Above ground parkades in the downtown are tough to make the numbers work nowadays. Existing ones can do well but need to place a higher emphasis on safety/cleanliness in order to continue achieving higher utilization and rates. Most people prefer enclosed parking for comfort and safety reasons, which is why they can charge the higher rates. U/g parkades can generate a lot of revenue for a building.
 
Oddly for those of us who regularly go through City Centre, you see more and more of those office workers who aren't coming back walking by all the empty store fronts particularly at lunch time.

I haven't seen as many scary homeless people there lately, although I do see EPS a bit more.
 
^Latest estimates is that about 20k office workers are here on any given day.

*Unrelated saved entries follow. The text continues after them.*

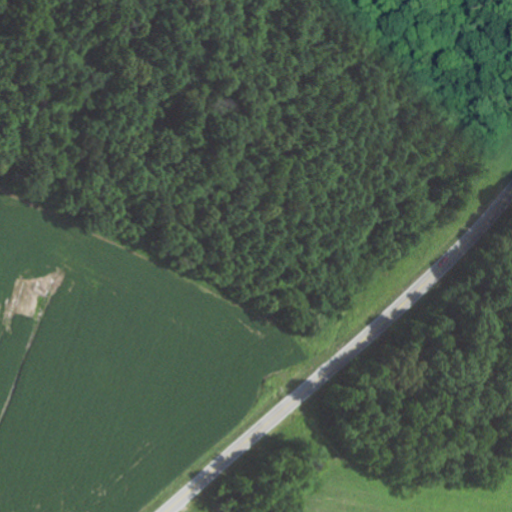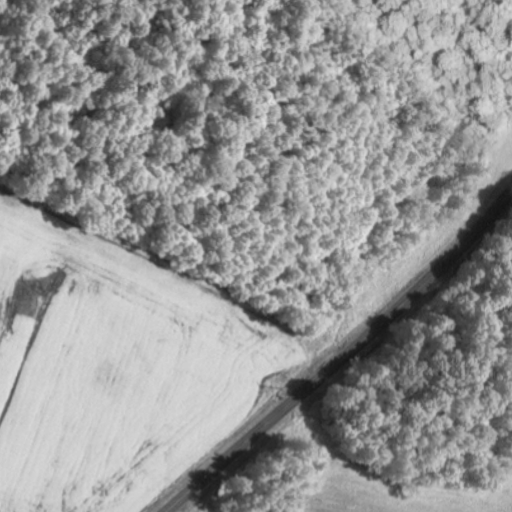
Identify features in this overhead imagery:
road: (344, 357)
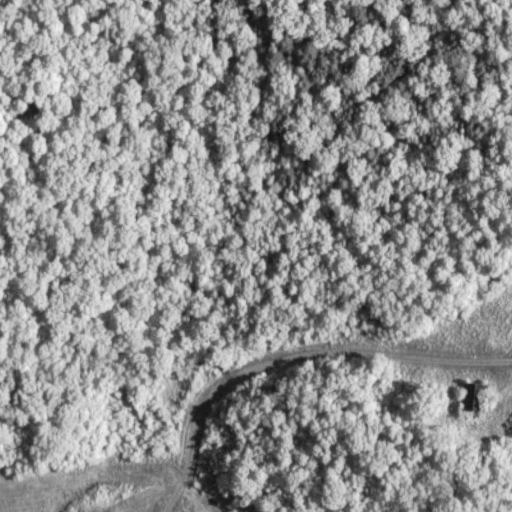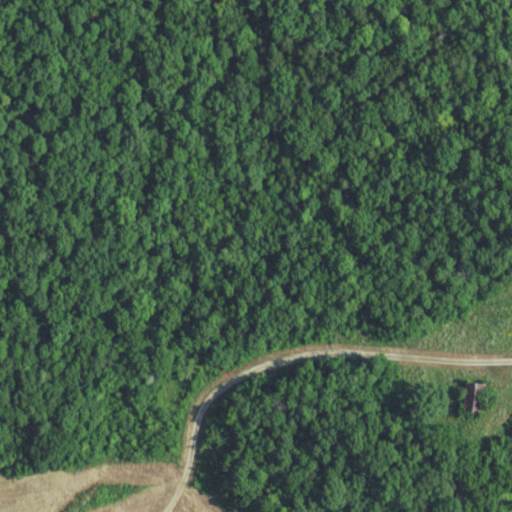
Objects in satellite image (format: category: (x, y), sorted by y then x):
road: (294, 355)
building: (474, 399)
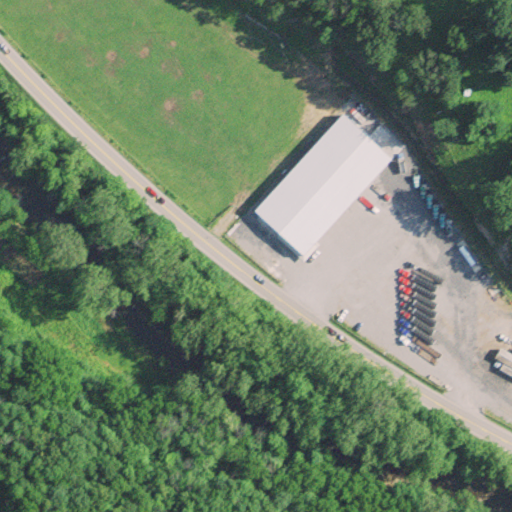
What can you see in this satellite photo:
building: (268, 210)
road: (237, 268)
road: (377, 291)
river: (222, 388)
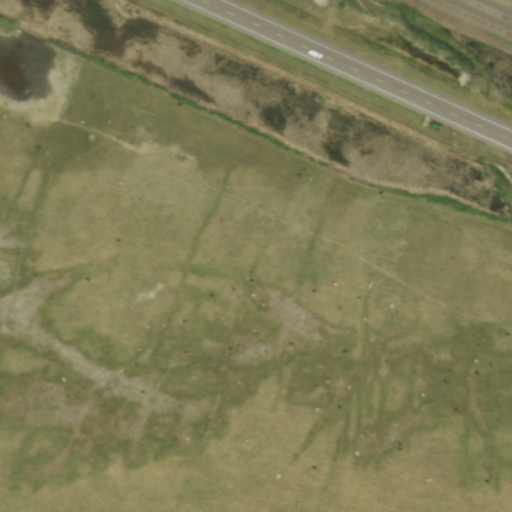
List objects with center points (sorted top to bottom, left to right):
railway: (491, 9)
railway: (474, 16)
road: (359, 69)
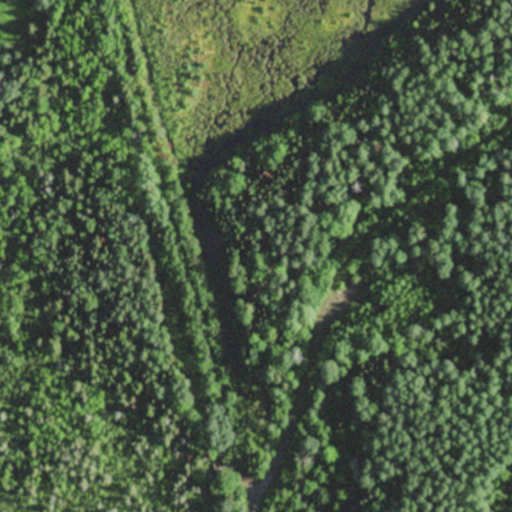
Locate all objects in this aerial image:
road: (184, 256)
road: (361, 280)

That's about 1/3 of pre-pandemic. However that will continue to be higher over the next month as more government workers return.
 
I wonder at what point it financially makes sense flipping from developing the property to support a captured audience to developing it to draw an audience in, and how they might conceivably do that.
 
Remember that this includes two office towers which represent 50% of the square footage. Both are mostly full. Plus parking revenue. So the retail is important but just in that context.
 
^Latest estimates is that about 20k office workers are here on any given day. That's about 1/3 of pre-pandemic. However that will continue to be higher over the next month as more government workers return.
Who is left to return for government employees? City is back, province is back, and the feds are back as well.